Q. How about old comic books? I came across seven issues of Pizazz, a comic book from 1978. They published a few issues and then went out of business. Can you help? E.S. DeBlander, Cranberry, Pa.

A. Reading about superhuman heroes and funny nincompoops fits into the world of kids ranging in age from 4 to 94. The comic book compulsion often starts early and stays late.

The funnies help us relive the past. They force us grin at imperfection, and sometimes ease the sting of a life filled with too much reality.

Like many collectibles, age is a big consideration. The “Early” period starts with the invention of the newspaper comic strip in 1895. Names like Hogan’s Alley featuring the Yellow Kid-a motley tike in what looks like a yellow nightshirt. Copies of yellowed newspapers featuring these strips are hard to come by today, but choice.

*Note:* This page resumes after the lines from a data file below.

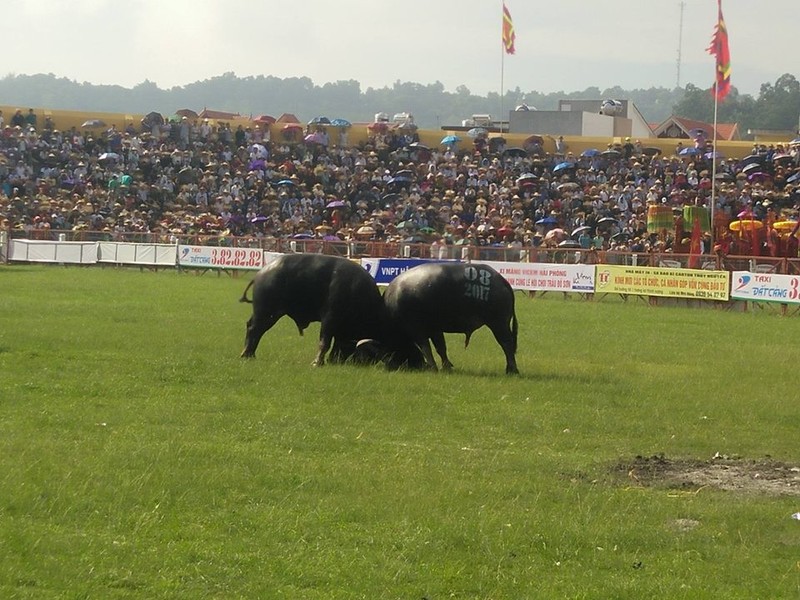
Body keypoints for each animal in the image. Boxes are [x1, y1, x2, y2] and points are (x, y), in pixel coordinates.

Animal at [239, 253, 386, 366]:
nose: (336, 360)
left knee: (253, 328)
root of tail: (261, 273)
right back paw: (247, 354)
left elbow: (336, 342)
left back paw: (249, 354)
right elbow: (325, 342)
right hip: (266, 312)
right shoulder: (329, 319)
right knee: (254, 329)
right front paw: (317, 362)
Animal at [382, 262, 520, 372]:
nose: (388, 363)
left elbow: (426, 348)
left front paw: (433, 367)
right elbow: (440, 347)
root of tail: (502, 280)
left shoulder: (417, 329)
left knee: (507, 343)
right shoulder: (435, 329)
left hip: (499, 323)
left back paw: (512, 370)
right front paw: (446, 367)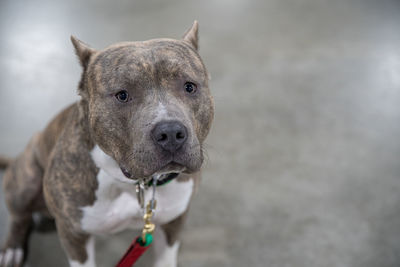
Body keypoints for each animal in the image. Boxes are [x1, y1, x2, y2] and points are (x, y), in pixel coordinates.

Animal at [0, 21, 214, 267]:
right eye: (122, 95)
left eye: (189, 87)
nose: (170, 132)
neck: (134, 185)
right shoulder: (74, 234)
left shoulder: (173, 221)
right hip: (27, 179)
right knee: (19, 215)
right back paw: (12, 248)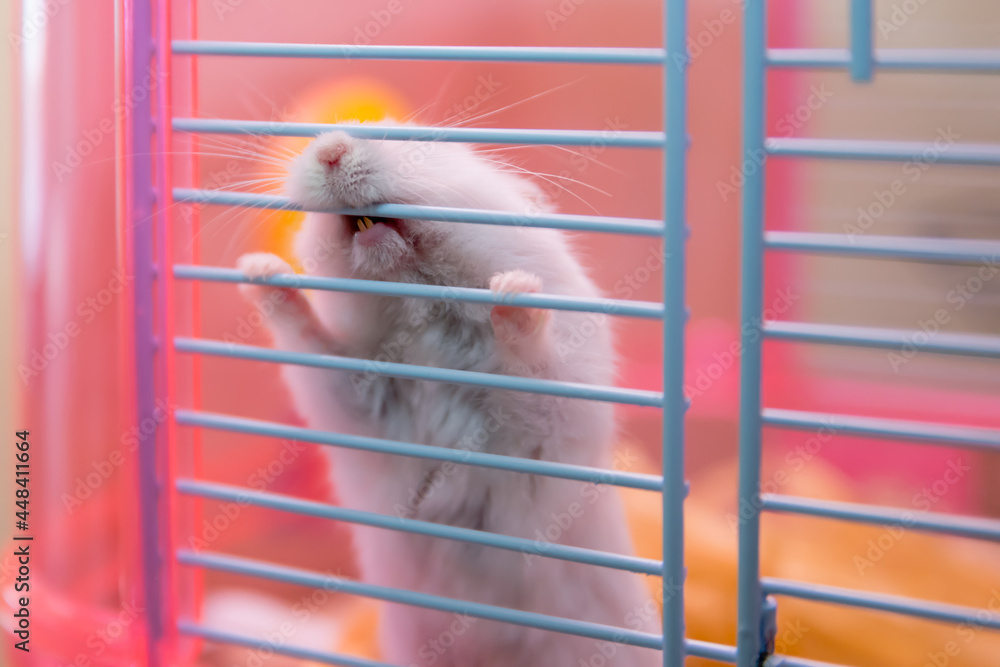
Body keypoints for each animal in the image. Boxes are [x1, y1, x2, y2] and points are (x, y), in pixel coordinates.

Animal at [236, 121, 661, 667]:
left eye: (417, 141)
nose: (329, 150)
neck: (423, 317)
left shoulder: (557, 407)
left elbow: (532, 363)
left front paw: (512, 289)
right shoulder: (352, 397)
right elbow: (308, 340)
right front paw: (259, 270)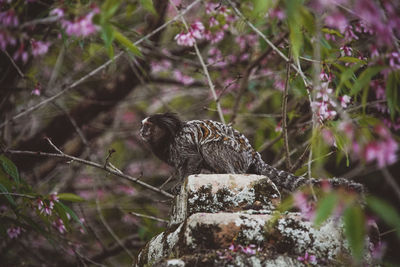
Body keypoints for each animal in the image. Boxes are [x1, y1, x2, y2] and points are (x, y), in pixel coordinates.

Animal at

The modern paperbound comic book most of us are familiar with started as an advertising giveaway by Procter and Gamble in 1933. They were called Funnies on Parade. In 1934, newspaper racks started carrying comic books priced at a dime each. This was the Famous Funnies series featuring strips like Joe Palooka. These comic books ran monthly over a 20-year period.

Many collectors prefer the comics dating from the Golden Age that began in 1938 with Action Comics No. 1. Names like Superman and Captain Marvel top the list of this series.

The Silver age comes next featuring the ghouls and super heroes like Spider-Man. Your comic books are worth about $5-10 a piece in good condition.